Extracted data entries
##########

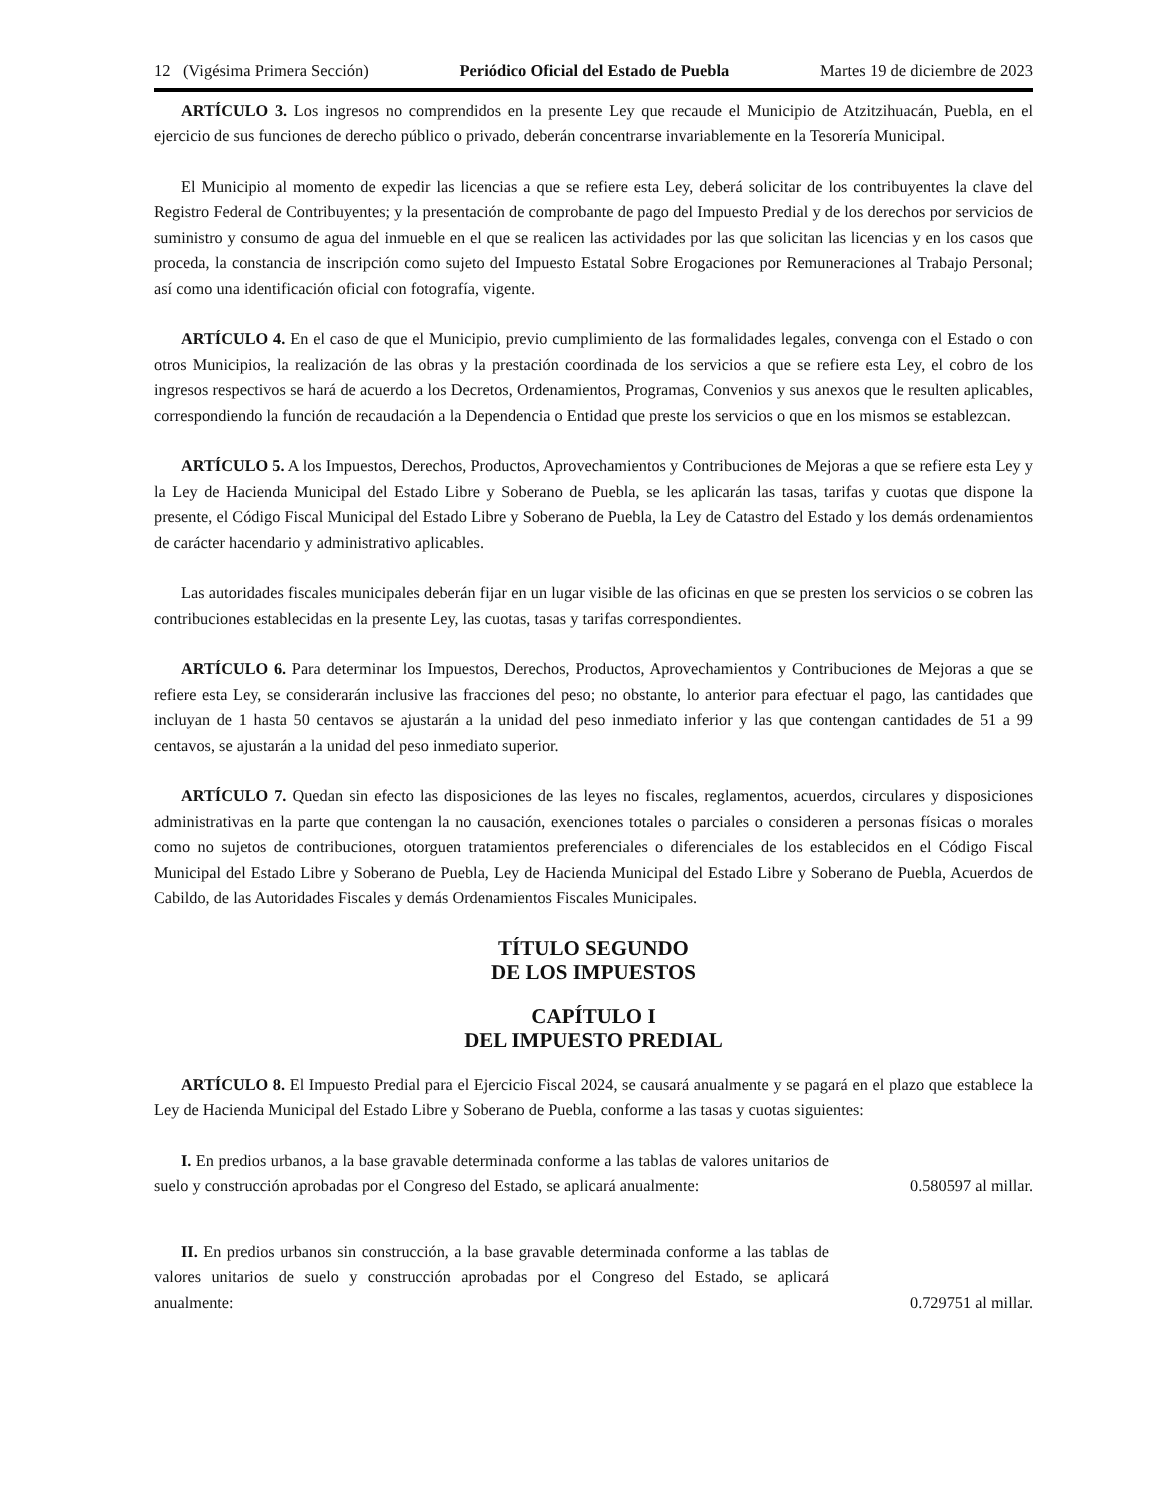12 (Vigésima Primera Sección) Periódico Oficial del Estado de Puebla Martes 19 de diciembre de 2023
ARTÍCULO 3. Los ingresos no comprendidos en la presente Ley que recaude el Municipio de Atzitzihuacán, Puebla, en el ejercicio de sus funciones de derecho público o privado, deberán concentrarse invariablemente en la Tesorería Municipal.
El Municipio al momento de expedir las licencias a que se refiere esta Ley, deberá solicitar de los contribuyentes la clave del Registro Federal de Contribuyentes; y la presentación de comprobante de pago del Impuesto Predial y de los derechos por servicios de suministro y consumo de agua del inmueble en el que se realicen las actividades por las que solicitan las licencias y en los casos que proceda, la constancia de inscripción como sujeto del Impuesto Estatal Sobre Erogaciones por Remuneraciones al Trabajo Personal; así como una identificación oficial con fotografía, vigente.
ARTÍCULO 4. En el caso de que el Municipio, previo cumplimiento de las formalidades legales, convenga con el Estado o con otros Municipios, la realización de las obras y la prestación coordinada de los servicios a que se refiere esta Ley, el cobro de los ingresos respectivos se hará de acuerdo a los Decretos, Ordenamientos, Programas, Convenios y sus anexos que le resulten aplicables, correspondiendo la función de recaudación a la Dependencia o Entidad que preste los servicios o que en los mismos se establezcan.
ARTÍCULO 5. A los Impuestos, Derechos, Productos, Aprovechamientos y Contribuciones de Mejoras a que se refiere esta Ley y la Ley de Hacienda Municipal del Estado Libre y Soberano de Puebla, se les aplicarán las tasas, tarifas y cuotas que dispone la presente, el Código Fiscal Municipal del Estado Libre y Soberano de Puebla, la Ley de Catastro del Estado y los demás ordenamientos de carácter hacendario y administrativo aplicables.
Las autoridades fiscales municipales deberán fijar en un lugar visible de las oficinas en que se presten los servicios o se cobren las contribuciones establecidas en la presente Ley, las cuotas, tasas y tarifas correspondientes.
ARTÍCULO 6. Para determinar los Impuestos, Derechos, Productos, Aprovechamientos y Contribuciones de Mejoras a que se refiere esta Ley, se considerarán inclusive las fracciones del peso; no obstante, lo anterior para efectuar el pago, las cantidades que incluyan de 1 hasta 50 centavos se ajustarán a la unidad del peso inmediato inferior y las que contengan cantidades de 51 a 99 centavos, se ajustarán a la unidad del peso inmediato superior.
ARTÍCULO 7. Quedan sin efecto las disposiciones de las leyes no fiscales, reglamentos, acuerdos, circulares y disposiciones administrativas en la parte que contengan la no causación, exenciones totales o parciales o consideren a personas físicas o morales como no sujetos de contribuciones, otorguen tratamientos preferenciales o diferenciales de los establecidos en el Código Fiscal Municipal del Estado Libre y Soberano de Puebla, Ley de Hacienda Municipal del Estado Libre y Soberano de Puebla, Acuerdos de Cabildo, de las Autoridades Fiscales y demás Ordenamientos Fiscales Municipales.
TÍTULO SEGUNDO
DE LOS IMPUESTOS
CAPÍTULO I
DEL IMPUESTO PREDIAL
ARTÍCULO 8. El Impuesto Predial para el Ejercicio Fiscal 2024, se causará anualmente y se pagará en el plazo que establece la Ley de Hacienda Municipal del Estado Libre y Soberano de Puebla, conforme a las tasas y cuotas siguientes:
I. En predios urbanos, a la base gravable determinada conforme a las tablas de valores unitarios de suelo y construcción aprobadas por el Congreso del Estado, se aplicará anualmente:
0.580597 al millar.
II. En predios urbanos sin construcción, a la base gravable determinada conforme a las tablas de valores unitarios de suelo y construcción aprobadas por el Congreso del Estado, se aplicará anualmente:
0.729751 al millar.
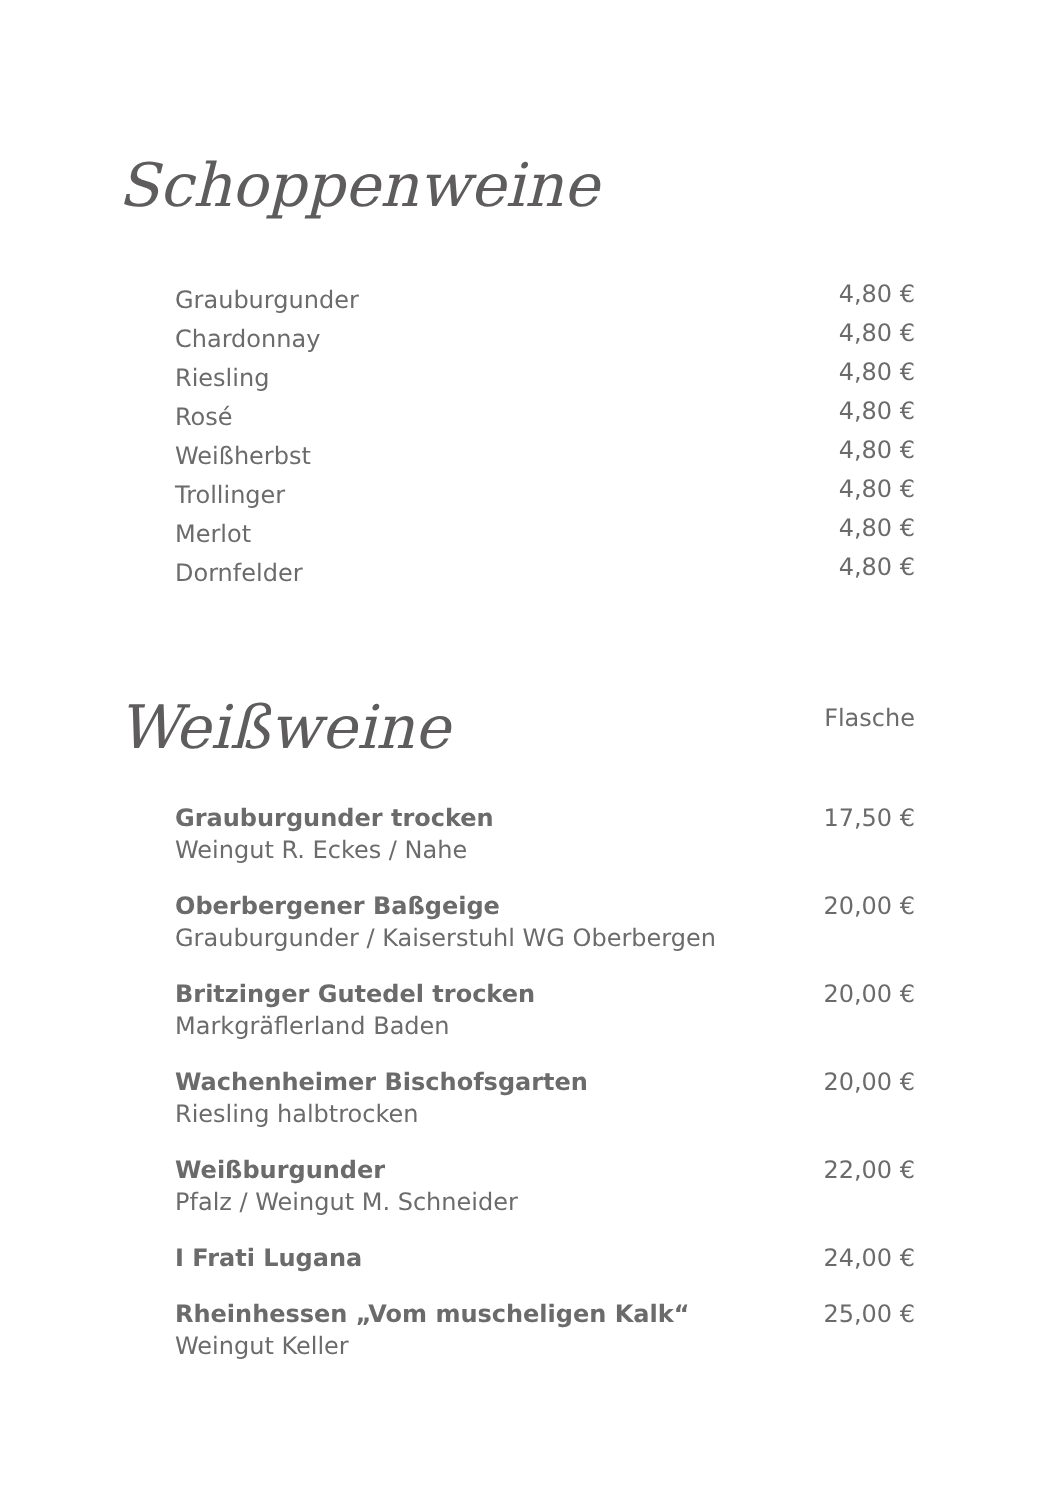Schoppenweine
| Grauburgunder | 4,80 € |
| Chardonnay | 4,80 € |
| Riesling | 4,80 € |
| Rosé | 4,80 € |
| Weißherbst | 4,80 € |
| Trollinger | 4,80 € |
| Merlot | 4,80 € |
| Dornfelder | 4,80 € |
Weißweine
Flasche
| Grauburgunder trocken Weingut R. Eckes / Nahe | 17,50 € |
| Oberbergener Baßgeige Grauburgunder / Kaiserstuhl WG Oberbergen | 20,00 € |
| Britzinger Gutedel trocken Markgräflerland Baden | 20,00 € |
| Wachenheimer Bischofsgarten Riesling halbtrocken | 20,00 € |
| Weißburgunder Pfalz / Weingut M. Schneider | 22,00 € |
| I Frati Lugana | 24,00 € |
| Rheinhessen „Vom muscheligen Kalk“ Weingut Keller | 25,00 € |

##########

- _Work to complete_
Could you reproduce the records above exactly, leaving out the pictures?

- _Solution below_
12 (Vigésima Primera Sección) Periódico Oficial del Estado de Puebla Martes 19 de diciembre de 2023
ARTÍCULO 3. Los ingresos no comprendidos en la presente Ley que recaude el Municipio de Atzitzihuacán, Puebla, en el ejercicio de sus funciones de derecho público o privado, deberán concentrarse invariablemente en la Tesorería Municipal.
El Municipio al momento de expedir las licencias a que se refiere esta Ley, deberá solicitar de los contribuyentes la clave del Registro Federal de Contribuyentes; y la presentación de comprobante de pago del Impuesto Predial y de los derechos por servicios de suministro y consumo de agua del inmueble en el que se realicen las actividades por las que solicitan las licencias y en los casos que proceda, la constancia de inscripción como sujeto del Impuesto Estatal Sobre Erogaciones por Remuneraciones al Trabajo Personal; así como una identificación oficial con fotografía, vigente.
ARTÍCULO 4. En el caso de que el Municipio, previo cumplimiento de las formalidades legales, convenga con el Estado o con otros Municipios, la realización de las obras y la prestación coordinada de los servicios a que se refiere esta Ley, el cobro de los ingresos respectivos se hará de acuerdo a los Decretos, Ordenamientos, Programas, Convenios y sus anexos que le resulten aplicables, correspondiendo la función de recaudación a la Dependencia o Entidad que preste los servicios o que en los mismos se establezcan.
ARTÍCULO 5. A los Impuestos, Derechos, Productos, Aprovechamientos y Contribuciones de Mejoras a que se refiere esta Ley y la Ley de Hacienda Municipal del Estado Libre y Soberano de Puebla, se les aplicarán las tasas, tarifas y cuotas que dispone la presente, el Código Fiscal Municipal del Estado Libre y Soberano de Puebla, la Ley de Catastro del Estado y los demás ordenamientos de carácter hacendario y administrativo aplicables.
Las autoridades fiscales municipales deberán fijar en un lugar visible de las oficinas en que se presten los servicios o se cobren las contribuciones establecidas en la presente Ley, las cuotas, tasas y tarifas correspondientes.
ARTÍCULO 6. Para determinar los Impuestos, Derechos, Productos, Aprovechamientos y Contribuciones de Mejoras a que se refiere esta Ley, se considerarán inclusive las fracciones del peso; no obstante, lo anterior para efectuar el pago, las cantidades que incluyan de 1 hasta 50 centavos se ajustarán a la unidad del peso inmediato inferior y las que contengan cantidades de 51 a 99 centavos, se ajustarán a la unidad del peso inmediato superior.
ARTÍCULO 7. Quedan sin efecto las disposiciones de las leyes no fiscales, reglamentos, acuerdos, circulares y disposiciones administrativas en la parte que contengan la no causación, exenciones totales o parciales o consideren a personas físicas o morales como no sujetos de contribuciones, otorguen tratamientos preferenciales o diferenciales de los establecidos en el Código Fiscal Municipal del Estado Libre y Soberano de Puebla, Ley de Hacienda Municipal del Estado Libre y Soberano de Puebla, Acuerdos de Cabildo, de las Autoridades Fiscales y demás Ordenamientos Fiscales Municipales.
TÍTULO SEGUNDO
DE LOS IMPUESTOS
CAPÍTULO I
DEL IMPUESTO PREDIAL
ARTÍCULO 8. El Impuesto Predial para el Ejercicio Fiscal 2024, se causará anualmente y se pagará en el plazo que establece la Ley de Hacienda Municipal del Estado Libre y Soberano de Puebla, conforme a las tasas y cuotas siguientes:
I. En predios urbanos, a la base gravable determinada conforme a las tablas de valores unitarios de suelo y construcción aprobadas por el Congreso del Estado, se aplicará anualmente:
0.580597 al millar.
II. En predios urbanos sin construcción, a la base gravable determinada conforme a las tablas de valores unitarios de suelo y construcción aprobadas por el Congreso del Estado, se aplicará anualmente:
0.729751 al millar.
Schoppenweine
| Grauburgunder | 4,80 € |
| Chardonnay | 4,80 € |
| Riesling | 4,80 € |
| Rosé | 4,80 € |
| Weißherbst | 4,80 € |
| Trollinger | 4,80 € |
| Merlot | 4,80 € |
| Dornfelder | 4,80 € |
Weißweine
Flasche
| Grauburgunder trocken Weingut R. Eckes / Nahe | 17,50 € |
| Oberbergener Baßgeige Grauburgunder / Kaiserstuhl WG Oberbergen | 20,00 € |
| Britzinger Gutedel trocken Markgräflerland Baden | 20,00 € |
| Wachenheimer Bischofsgarten Riesling halbtrocken | 20,00 € |
| Weißburgunder Pfalz / Weingut M. Schneider | 22,00 € |
| I Frati Lugana | 24,00 € |
| Rheinhessen „Vom muscheligen Kalk“ Weingut Keller | 25,00 € |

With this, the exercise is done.